DATA

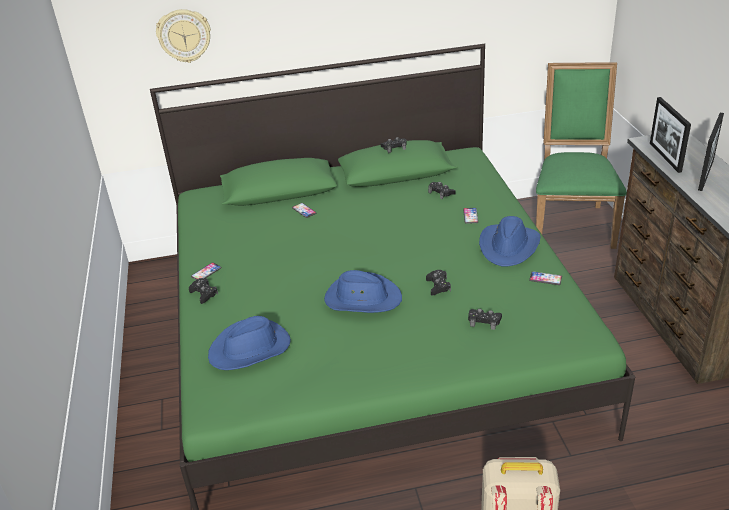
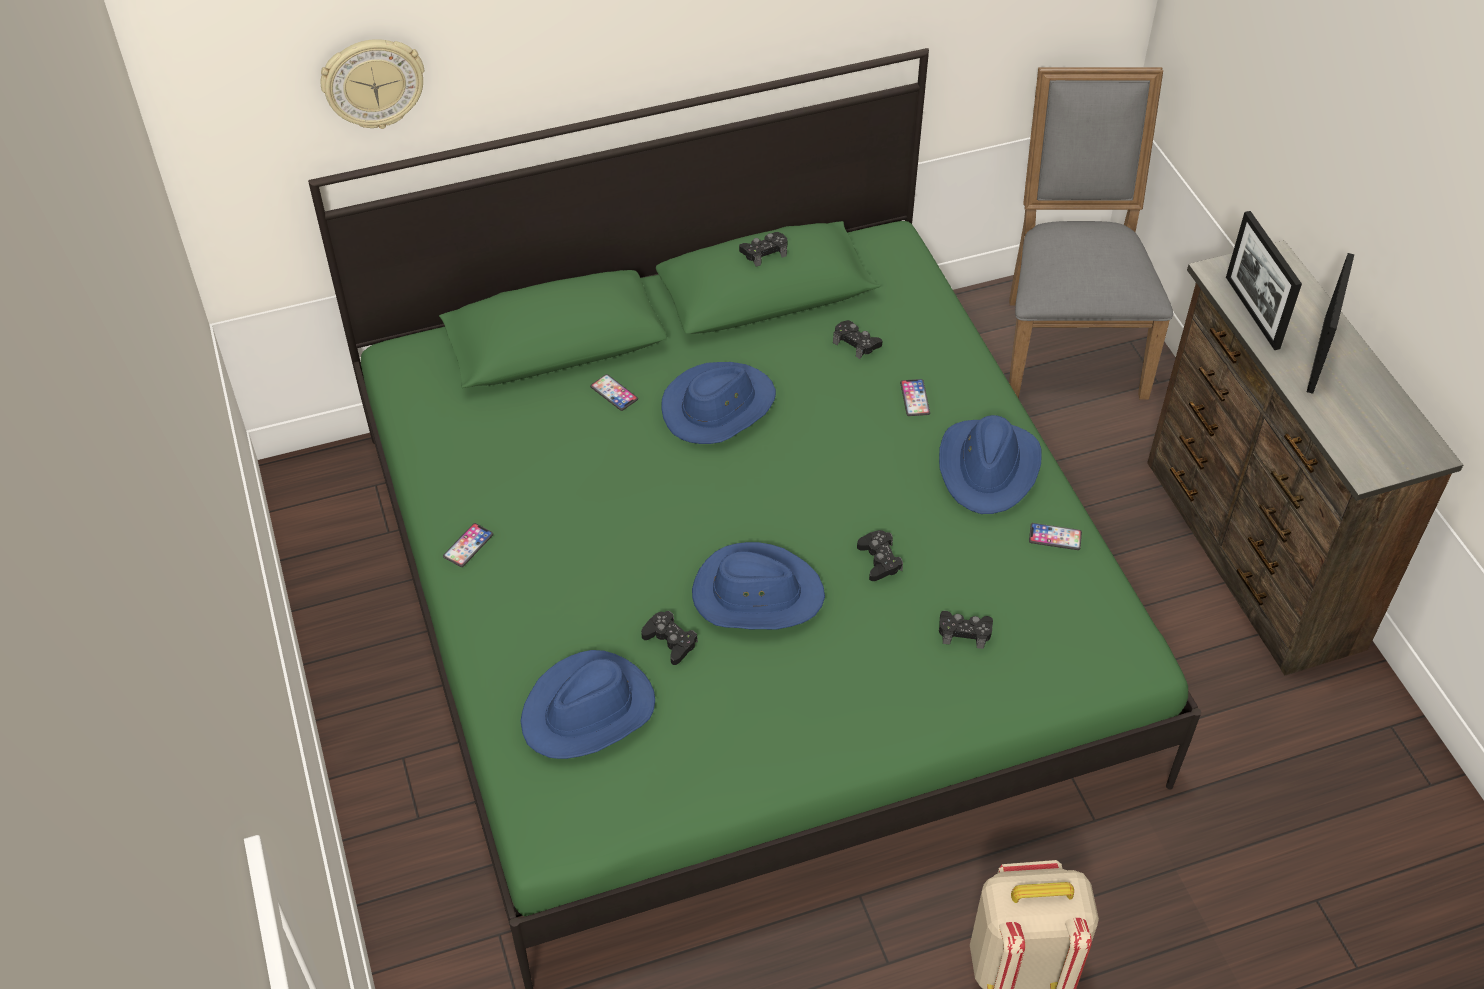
camera: 10 degrees left, 15 degrees up
(204, 293) = (476, 594): black game controller -> black game controller (670, 641)
(359, 217) = (718, 406): none -> blue hat
(572, 222) = (1069, 341): green chair -> grey chair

PROBLEM DETAILS
Your task is to reproduce exactly the lines from the one with "(204, 293) = (476, 594): black" through the end of the listing. Both ends belong in the answer.

SOLVED PROBLEM
(204, 293) = (476, 594): black game controller -> black game controller (670, 641)
(359, 217) = (718, 406): none -> blue hat
(572, 222) = (1069, 341): green chair -> grey chair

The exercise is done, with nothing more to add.